WHAT YOU NEED TO DO: Beginning with the line where "Invisible and the Actuality of the Unseen" appears, please restate each line of the records below word for word until the last one, inclusive, and nothing else.

── GIVEN DATA ──

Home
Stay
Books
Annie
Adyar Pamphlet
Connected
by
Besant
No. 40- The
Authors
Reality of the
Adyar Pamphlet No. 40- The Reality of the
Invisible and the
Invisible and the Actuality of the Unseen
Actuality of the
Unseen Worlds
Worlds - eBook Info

───

ANSWER:
Invisible and the Actuality of the Unseen
Actuality of the
Unseen Worlds
Worlds - eBook Info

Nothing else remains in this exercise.